修改 _move_items_to_device（mm_utils.py）：将特征移至 GPU 时，先将原特征赋值给 item._cpu_feature，使得后续卸载（offload）可以直接使用该 CPU 引用，避免重新从 GPU 复制。
重命名旧函数为 Legacy：将 _get_chunked_embedding_full 更名为 get_chunked_embedding_legacy，清晰标识为旧的全量编码路径。
拆分 _get_chunked_embedding_by_item：将原按物品编码的逻辑拆分为两个可组合函数：find_chunk_items_and_check_cache（查找 chunk 重叠物品并检查缓存）和 assemble_chunk_embedding（从每个物品的嵌入中切片组装 chunk）。拆解后逻辑更清晰，便于复用。
新增 get_chunked_prefill_embedding_legacy：实现跨请求收集缓存未命中物品，统一调用 data_embedding_func 进行 ViT 批处理，然后组装每个请求所需的 embedding chunk。该函数替代了原来的逐请求编码，是本次优化的核心。

文件	模块	状态	重要度
`python/sglang/srt/managers/mm_utils.py`	Multimodal 工具	modified	8.84
`python/sglang/srt/managers/schedule_batch.py`	调度批次	modified	4.89

关键符号

get_chunked_embedding_legacy find_chunk_items_and_check_cache assemble_chunk_embedding get_chunked_prefill_embedding_legacy _move_items_to_device

关键源码片段

python/sglang/srt/managers/mm_utils.py core-logic

核心变更文件：重构 multimodal 编码路径，新增跨请求批处理函数，拆分原函数为可组合工具，并修改设备移动逻辑以保留 CPU 引用。
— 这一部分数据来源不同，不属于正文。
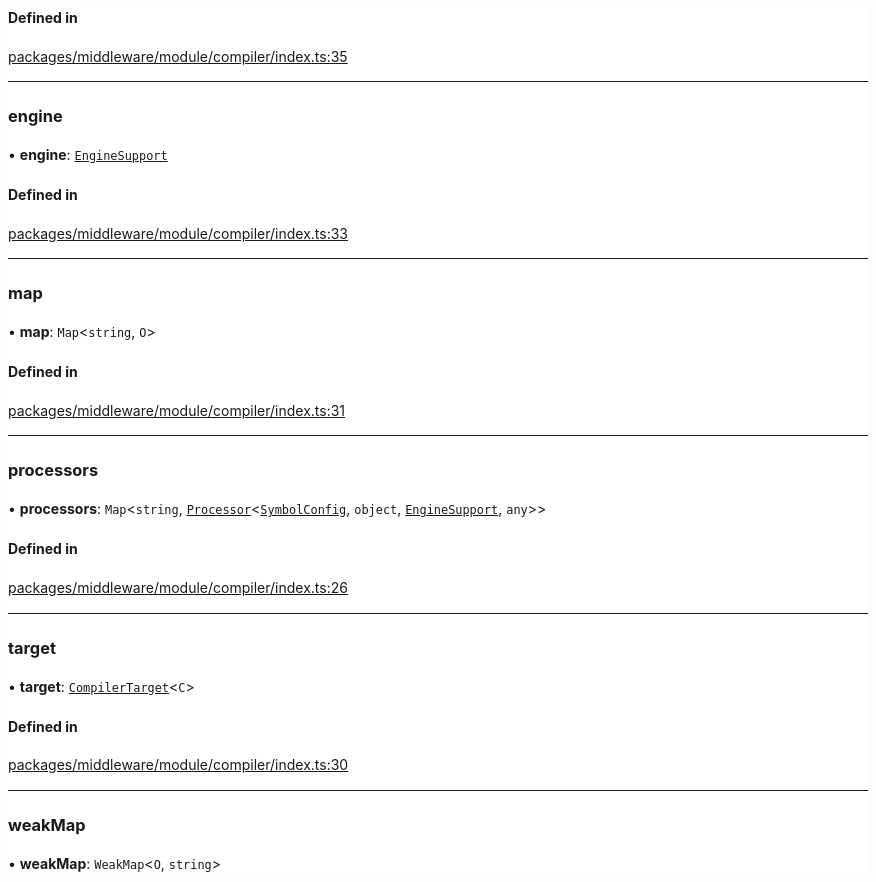#### Defined in

[packages/middleware/module/compiler/index.ts:35](https://github.com/Shiotsukikaedesari/vis-three/blob/2f5203e6/packages/middleware/module/compiler/index.ts#L35)

___

### engine

• **engine**: [`EngineSupport`](engine.EngineSupport.md)

#### Defined in

[packages/middleware/module/compiler/index.ts:33](https://github.com/Shiotsukikaedesari/vis-three/blob/2f5203e6/packages/middleware/module/compiler/index.ts#L33)

___

### map

• **map**: `Map`<`string`, `O`\>

#### Defined in

[packages/middleware/module/compiler/index.ts:31](https://github.com/Shiotsukikaedesari/vis-three/blob/2f5203e6/packages/middleware/module/compiler/index.ts#L31)

___

### processors

• **processors**: `Map`<`string`, [`Processor`](module.Processor.md)<[`SymbolConfig`](../interfaces/module.SymbolConfig.md), `object`, [`EngineSupport`](engine.EngineSupport.md), `any`\>\>

#### Defined in

[packages/middleware/module/compiler/index.ts:26](https://github.com/Shiotsukikaedesari/vis-three/blob/2f5203e6/packages/middleware/module/compiler/index.ts#L26)

___

### target

• **target**: [`CompilerTarget`](../modules/module.md#compilertarget)<`C`\>

#### Defined in

[packages/middleware/module/compiler/index.ts:30](https://github.com/Shiotsukikaedesari/vis-three/blob/2f5203e6/packages/middleware/module/compiler/index.ts#L30)

___

### weakMap

• **weakMap**: `WeakMap`<`O`, `string`\>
def find_chunk_items_and_check_cache(
    embedding_items_per_req: List[MultimodalDataItem],
    items_offset: List[Tuple[int, int]],
    chunk_start: int,
    chunk_end: int,
) -> List[Tuple[MultimodalDataItem, Optional[torch.Tensor], int, int]]:
    """Return (item, cached_embedding_or_None, start, end) for items in [chunk_start, chunk_end)."""
    chunk_entries = []
    for item, (start, end) in zip(embedding_items_per_req, items_offset):
        if end >= chunk_start and start < chunk_end:
            cached = embedding_cache.get_single(item.hash)
            emb = cached.embedding if cached is not None else None
            chunk_entries.append((item, emb, start, end))
    return chunk_entries


def assemble_chunk_embedding(
    chunk_entries: List[Tuple[Any, torch.Tensor, int, int]],
    chunk_start: int,
    chunk_end: int,
) -> Optional[torch.Tensor]:
    """
    Assemble a chunk of embeddings by slicing each item's embedding
    to the portion that falls within [chunk_start, chunk_end).
    """
    chunk_slices = []
    for _, emb, start, end in chunk_entries:
        overlap_start = max(start, chunk_start)
        overlap_end = min(end, chunk_end - 1) # inclusive
        local_start = overlap_start - start
        local_end = overlap_end - start + 1 # exclusive for slicing
        chunk_slices.append(emb[local_start:local_end])

    if not chunk_slices:
        return None
    return torch.cat(chunk_slices, dim=0)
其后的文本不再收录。